Stand Up To Cancer has awarded City of Hope researcher Mei Kong, Ph.D., a three-year, $750,000 grant to discover how cancer cells survive and thrive in difficult conditions.
Kong, assistant professor in the Division of Tumor Cell Biology, is one of 13 grant recipients chosen in early April to receive a combined total of $9.74 million to conduct unique translational cancer research.
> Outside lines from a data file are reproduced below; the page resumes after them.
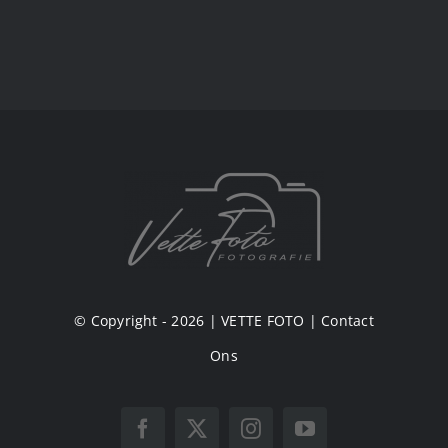
© Copyright - 2026 |
VETTE FOTO
|
Contact
Ons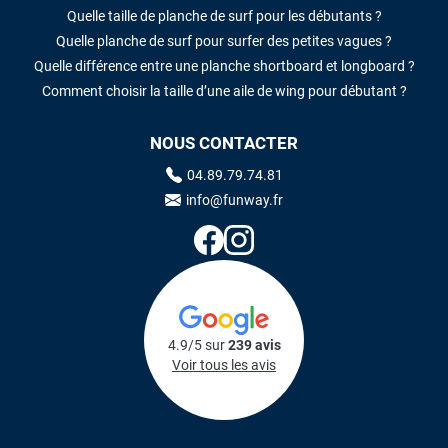
Quelle taille de planche de surf pour les débutants ?
Quelle planche de surf pour surfer des petites vagues ?
Quelle différence entre une planche shortboard et longboard ?
Comment choisir la taille d’une aile de wing pour débutant ?
NOUS CONTACTER
04.89.79.74.81
info@funway.fr
4.9/5 sur
239 avis
Voir tous les avis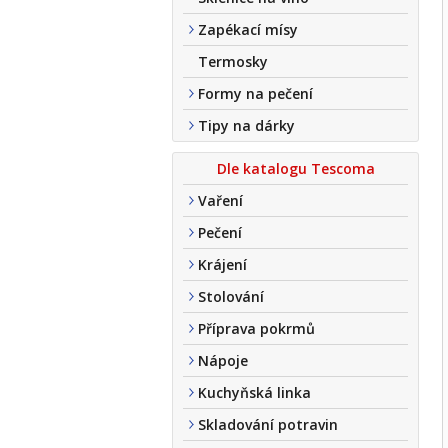
Zapékací mísy
Termosky
Formy na pečení
Tipy na dárky
Dle katalogu Tescoma
Vaření
Pečení
Krájení
Stolování
Příprava pokrmů
Nápoje
Kuchyňská linka
Skladování potravin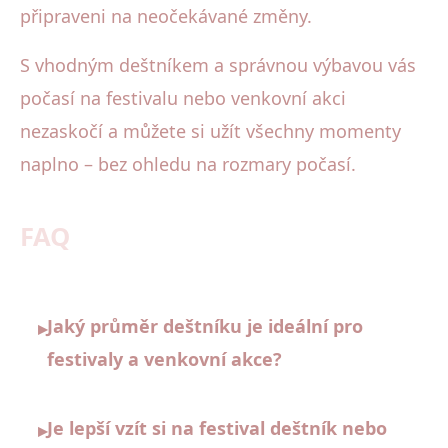
připraveni na neočekávané změny.
S vhodným deštníkem a správnou výbavou vás
počasí na festivalu nebo venkovní akci
nezaskočí a můžete si užít všechny momenty
naplno – bez ohledu na rozmary počasí.
FAQ
Jaký průměr deštníku je ideální pro
▸
festivaly a venkovní akce?
Je lepší vzít si na festival deštník nebo
▸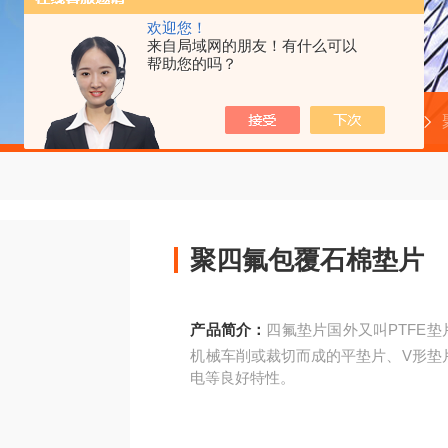
欢迎您！
来自局域网的朋友！有什么可以
帮助您的吗？
当前位置：
首页
产品中心
聚四氟包覆石棉垫片
产品简介：
四氟垫片国外又叫PTFE垫片
机械车削或裁切而成的平垫片、V形垫
电等良好特性。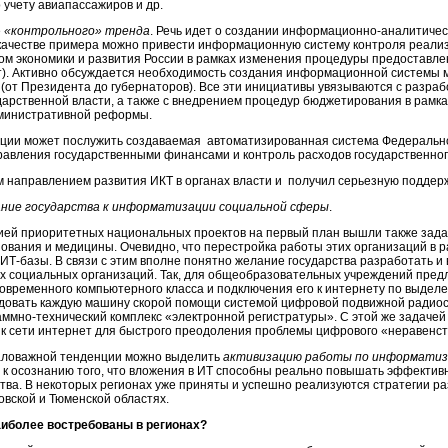
 учету авиапассажиров и др.
е
«контрольного» тренда
. Речь идет о создании информационно-аналитичес
 качестве примера можно привести информационную систему контроля реали
м экономики и развития России в рамках изменения процедуры предоставле
т). Активно обсуждается необходимость создания информационной системы 
 (от Президента до губернаторов). Все эти инициативы увязываются с разраб
арственной власти, а также с внедрением процедур бюджетирования в рамк
дминистративной реформы.
ции может послужить создаваемая автоматизированная система Федерально
равления государственными финансами и контроль расходов государственно
ым направлением развития ИКТ в органах власти и получил серьезную поддер
ание государства к информатизации социальной сферы
.
ией приоритетных национальных проектов на первый план вышли также зада
вания и медицины. Очевидно, что перестройка работы этих организаций в 
ИТ-базы
. В связи с этим вполне понятно желание государства разработать 
 социальных организаций. Так, для общеобразовательных учреждений предл
 современного компьютерного класса и подключения его к интернету по выдел
довать каждую машину скорой помощи системой цифровой подвижной радиосв
аммно-технический
комплекс «электронной регистратуры». С этой же задаче
к сети интернет для быстрого преодоления проблемы цифрового «неравенст
маловажной тенденции можно выделить
активизацию работы по информатиз
 осознанию того, что вложения в ИТ способны реально повышать эффективно
дства. В некоторых регионах уже приняты и успешно реализуются стратегии 
овской и Тюменской областях.
аиболее востребованы в регионах?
|Mei Kong’s innovative work has gained significant support. (Photo by p.cunningham)|
“The Stand Up To Cancer Innovative Research Grants are special in that they allow some of the best and brightest young researchers across various disciplines to step out of their comfort zones and attempt to make major breakthroughs in the field with bold research projects,” said Richard D. Kolodner, Ph.D., committee chair for the Stand Up To Cancer Innovative Research Grants Program.
Kong’s research explores why fast-growing cancer cells continue to thrive even after they have used up nearly all the nutrients in their environment. A broad range of cancer cells are able to divide and grow out of control by developing gene mutations that enable them to acquire more nutrients than normal cells from the tissue surrounding them.
“Cancer cells face two distinct metabolic challenges: how to acquire nutrients to support their growth and how to survive temporary periods when supply is low,” Kong said. By understanding the mechanisms tumors use to overcome these obstacles, she hopes scientists can develop new drugs to potentially starve cells to death and stop cancer.
The nonprofit Stand Up To Cancer was formed in 2008 by entertainment industry leaders to increase awareness and public involvement in finding new models of cancer research. The Stand Up To Cancer Scientific Advisory Committee and the American Association for Cancer Research administer grant money to fund groundbreaking cancer researchers they believe challenge existing ideas and have high potential to save lives by getting new therapies to patients quickly.